MATERIAL PROVIDED:
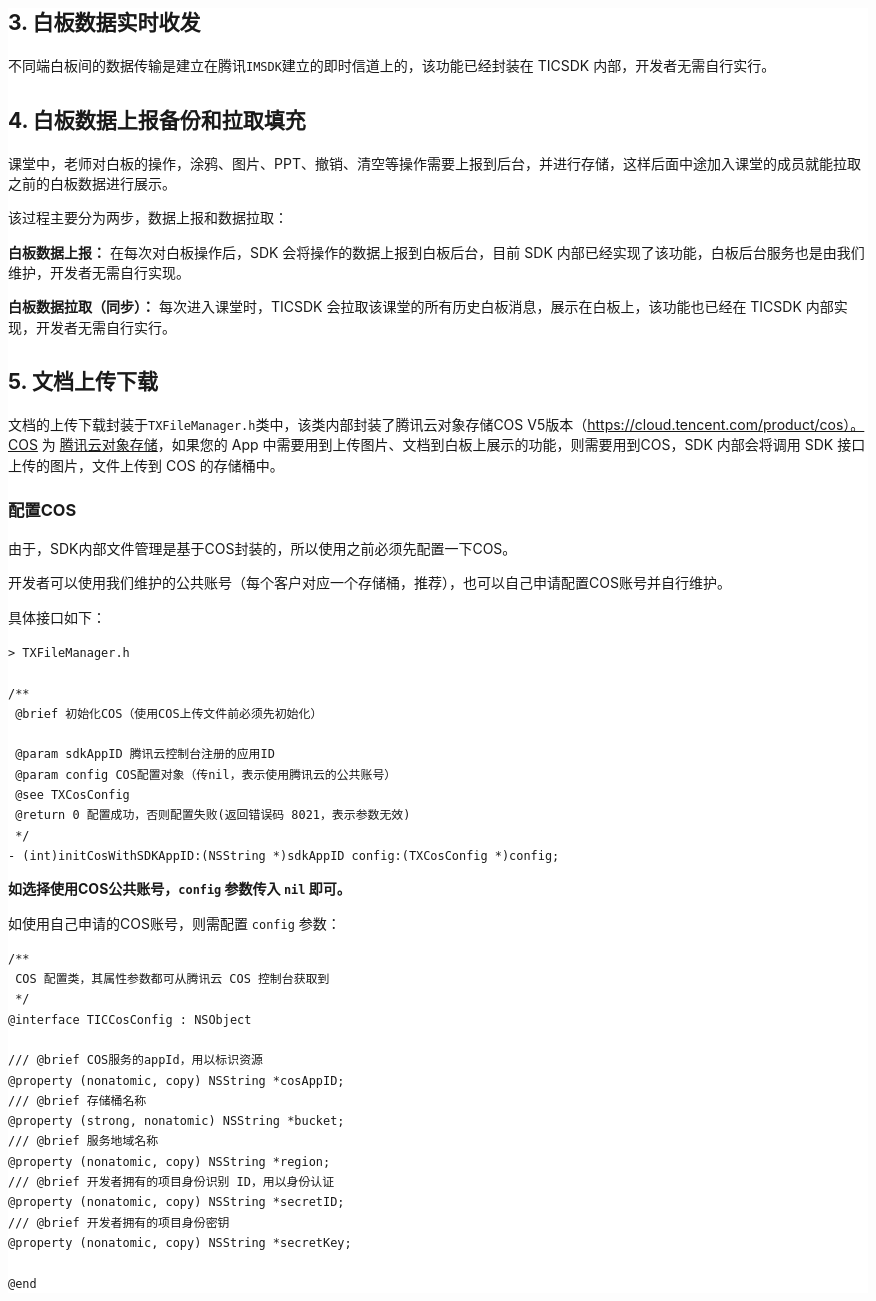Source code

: 
## 3. 白板数据实时收发

不同端白板间的数据传输是建立在腾讯`IMSDK`建立的即时信道上的，该功能已经封装在 TICSDK 内部，开发者无需自行实行。

## 4. 白板数据上报备份和拉取填充

课堂中，老师对白板的操作，涂鸦、图片、PPT、撤销、清空等操作需要上报到后台，并进行存储，这样后面中途加入课堂的成员就能拉取之前的白板数据进行展示。

该过程主要分为两步，数据上报和数据拉取：

**白板数据上报：**
在每次对白板操作后，SDK 会将操作的数据上报到白板后台，目前 SDK 内部已经实现了该功能，白板后台服务也是由我们维护，开发者无需自行实现。

**白板数据拉取（同步）：**
每次进入课堂时，TICSDK 会拉取该课堂的所有历史白板消息，展示在白板上，该功能也已经在 TICSDK 内部实现，开发者无需自行实行。

## 5. 文档上传下载
文档的上传下载封装于`TXFileManager.h`类中，该类内部封装了腾讯云对象存储COS V5版本（https://cloud.tencent.com/product/cos）。COS 为 [腾讯云对象存储](https://cloud.tencent.com/document/product/436/6225)，如果您的 App 中需要用到上传图片、文档到白板上展示的功能，则需要用到COS，SDK 内部会将调用 SDK 接口上传的图片，文件上传到 COS 的存储桶中。

### 配置COS
由于，SDK内部文件管理是基于COS封装的，所以使用之前必须先配置一下COS。

开发者可以使用我们维护的公共账号（每个客户对应一个存储桶，推荐），也可以自己申请配置COS账号并自行维护。

具体接口如下：

```objc
> TXFileManager.h

/**
 @brief 初始化COS（使用COS上传文件前必须先初始化）

 @param sdkAppID 腾讯云控制台注册的应用ID
 @param config COS配置对象（传nil，表示使用腾讯云的公共账号）
 @see TXCosConfig
 @return 0 配置成功，否则配置失败(返回错误码 8021，表示参数无效)
 */
- (int)initCosWithSDKAppID:(NSString *)sdkAppID config:(TXCosConfig *)config;
```

**如选择使用COS公共账号，`config` 参数传入 `nil` 即可。**

如使用自己申请的COS账号，则需配置 `config` 参数：

```objc
/**
 COS 配置类，其属性参数都可从腾讯云 COS 控制台获取到
 */
@interface TICCosConfig : NSObject

/// @brief COS服务的appId，用以标识资源
@property (nonatomic, copy) NSString *cosAppID;
/// @brief 存储桶名称
@property (strong, nonatomic) NSString *bucket;
/// @brief 服务地域名称
@property (nonatomic, copy) NSString *region;
/// @brief 开发者拥有的项目身份识别 ID，用以身份认证
@property (nonatomic, copy) NSString *secretID;
/// @brief 开发者拥有的项目身份密钥
@property (nonatomic, copy) NSString *secretKey;

@end
```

INSTRUCTIONS FOR THE TASK: Display each line of the data where "TXFileManager" occurs.

ANSWER BELOW:
文档的上传下载封装于`TXFileManager.h`类中，该类内部封装了腾讯云对象存储COS V5版本（https://cloud.tencent.com/product/cos）。COS 为 [腾讯云对象存储](https://cloud.tencent.com/document/product/436/6225)，如果您的 App 中需要用到上传图片、文档到白板上展示的功能，则需要用到COS，SDK 内部会将调用 SDK 接口上传的图片，文件上传到 COS 的存储桶中。
> TXFileManager.h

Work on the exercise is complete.